>>>
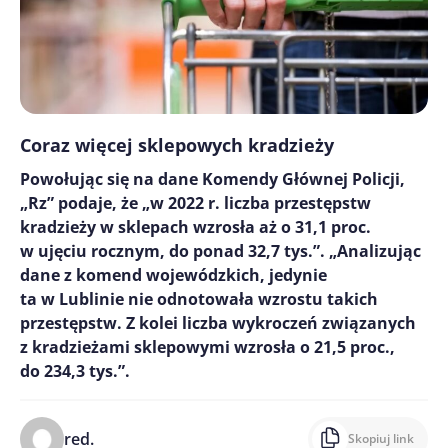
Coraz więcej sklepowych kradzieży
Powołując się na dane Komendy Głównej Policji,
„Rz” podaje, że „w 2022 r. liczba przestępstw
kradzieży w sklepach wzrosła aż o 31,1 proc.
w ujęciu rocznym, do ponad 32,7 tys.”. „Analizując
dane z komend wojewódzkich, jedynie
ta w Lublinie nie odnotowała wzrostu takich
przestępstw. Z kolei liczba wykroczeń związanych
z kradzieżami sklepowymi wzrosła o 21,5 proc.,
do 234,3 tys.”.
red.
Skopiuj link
<<<
Job — Give again, exactly and with nothing added, the lines running from the one that contains "Powołując się na" to the last line of the material.

Task solution —
Powołując się na dane Komendy Głównej Policji,
„Rz” podaje, że „w 2022 r. liczba przestępstw
kradzieży w sklepach wzrosła aż o 31,1 proc.
w ujęciu rocznym, do ponad 32,7 tys.”. „Analizując
dane z komend wojewódzkich, jedynie
ta w Lublinie nie odnotowała wzrostu takich
przestępstw. Z kolei liczba wykroczeń związanych
z kradzieżami sklepowymi wzrosła o 21,5 proc.,
do 234,3 tys.”.
red.
Skopiuj link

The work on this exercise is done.